Frankly: living in Northern California in the late summer and fall is exhausting and scary. Fires aren’t a natural disaster with lots of warning. They could come from anywhere at any time. There’s not going to be a weather report giving you a week-long notice to high tail it out of town. Instead, you’ll walk out of the grocery store and see a giant plume of smoke in the sky and have to figure out where it’s coming from. Or worse, your town will be plagued by smoke from a distant fire, making it hard to breathe, focus, and track fire danger around you.
As marketers, we can push past our eco anxiety, and do something about it.
We have all of the tools and skills we need to make an impact.

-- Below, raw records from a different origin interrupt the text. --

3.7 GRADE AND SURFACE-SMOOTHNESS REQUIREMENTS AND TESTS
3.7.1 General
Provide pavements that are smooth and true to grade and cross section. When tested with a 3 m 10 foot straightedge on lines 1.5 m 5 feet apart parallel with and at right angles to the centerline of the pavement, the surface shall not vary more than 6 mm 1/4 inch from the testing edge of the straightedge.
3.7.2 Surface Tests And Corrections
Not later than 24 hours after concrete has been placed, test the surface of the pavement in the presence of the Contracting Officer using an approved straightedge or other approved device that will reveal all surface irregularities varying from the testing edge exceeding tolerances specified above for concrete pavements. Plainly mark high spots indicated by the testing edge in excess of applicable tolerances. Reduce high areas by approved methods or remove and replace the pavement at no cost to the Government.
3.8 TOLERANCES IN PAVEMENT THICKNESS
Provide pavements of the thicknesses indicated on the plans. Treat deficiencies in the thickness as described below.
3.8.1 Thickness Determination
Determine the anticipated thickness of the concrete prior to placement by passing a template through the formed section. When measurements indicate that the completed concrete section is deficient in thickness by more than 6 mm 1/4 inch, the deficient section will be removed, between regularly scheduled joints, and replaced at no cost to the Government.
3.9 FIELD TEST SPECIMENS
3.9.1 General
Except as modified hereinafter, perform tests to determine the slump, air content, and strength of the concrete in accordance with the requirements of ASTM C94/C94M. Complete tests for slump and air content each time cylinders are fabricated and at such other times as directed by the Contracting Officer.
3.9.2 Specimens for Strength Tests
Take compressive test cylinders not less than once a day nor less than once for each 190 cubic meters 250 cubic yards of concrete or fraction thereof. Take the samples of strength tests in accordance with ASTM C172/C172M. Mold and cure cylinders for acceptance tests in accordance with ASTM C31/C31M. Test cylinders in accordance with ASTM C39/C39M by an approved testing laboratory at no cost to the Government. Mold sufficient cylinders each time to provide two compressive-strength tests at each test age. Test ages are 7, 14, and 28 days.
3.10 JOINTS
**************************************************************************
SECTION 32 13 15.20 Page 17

Here’s how to be a marketer for the environment:
Start a side hustle
Living where I live, you can’t ignore climate change. I wanted to do something to help.
At the same time, I was looking for a side business to start. I love my SaaS copywriting business, and I’ve seen first-hand how you can build something brick by brick–week by week.
I put two and two together and decided to make a side-business out of eco living and eco activism. I’ve created a blog and an email newsletter at Daybring.com. This project isn’t profitable yet, and I have tons of ideas of how I’m going to monetize and get it to break even (and then some). If you want to follow along with the journey, make sure to get on my marketing email newsletter.
Donate to change-making orgs (it’s tax deductible)
Side hustles aren’t for everyone. I experimented with a few before finding the right one for me. It is a challenge to want to market and copywrite on the side, when that’s already what I do most days of the week.
My copywriter friend reminded me recently that you don’t have to try to save the world all on your own. You can simply donate to organizations that are already making an impact, such as Save the Redwoods League or the Environmental Defense Fund.
Good news for business owners! Your donations to non-profits are a tax deductible business expense.
Offer free or discounted consulting to non-profits
You can also offer free consulting to non-profits working to address climate change. In all honesty, this isn’t a practice that I’ve implemented in my copywriting business, but as I grow my audience for Daybring, I do think I will offer this in the future. There’s a good chance people will ask me about it, and I might even include a page for non-profits or eco startups to apply for special pricing. Maybe I’ll give away a couple consulting hours a quarter.
Some of you already know that my husband has a sustainable construction and engineering startup that is pre-revenue. I plan to offer free copywriting and consulting hours to him, so my “free consulting” bucket will probably remain low for people I don’t personally know. However, if you have a plethora of free time (wow where did you get that?!) this option might be a fit for you.
Work with aligned clients
You can also be choosier about who you work with. Working in the SaaS industry, it’s hard to avoid clients who are in cahoots with earth-damaging industries. That’s because, while I might choose who my clients are, I’m not in control of who my client’s customers are. I don’t vet clients in terms of divesting in fossil fuels, but this may be something I do in the future.
However, for now, it is really fun to work with a handful of aligned SaaS companies. For example, one of my new clients is Givz. They make it easy for Shopify store owners to set up cause marketing campaigns, and many of their customers are brands that cater to conscious consumers.
Post about eco living and eco activism on social media
You can also share your strategies for reducing your carbon footprint and your favorite non-profits on social media. I created a new Instagram account and a new Pinterest account for this, but I’ll also be sharing my family’s path towards sustainable living on my personal Facebook, LinkedIn, and Instagram profiles.
Essentially, it needs to be more normal to start living like it’s 1950 (in terms of capsule wardrobes and kitchenware) instead of like it’s 1990. A lot of eco living is just doing more chores.
Marketers for the environment?
I say yes.
The style of involvement will be different for all of us, but all of need to get involved!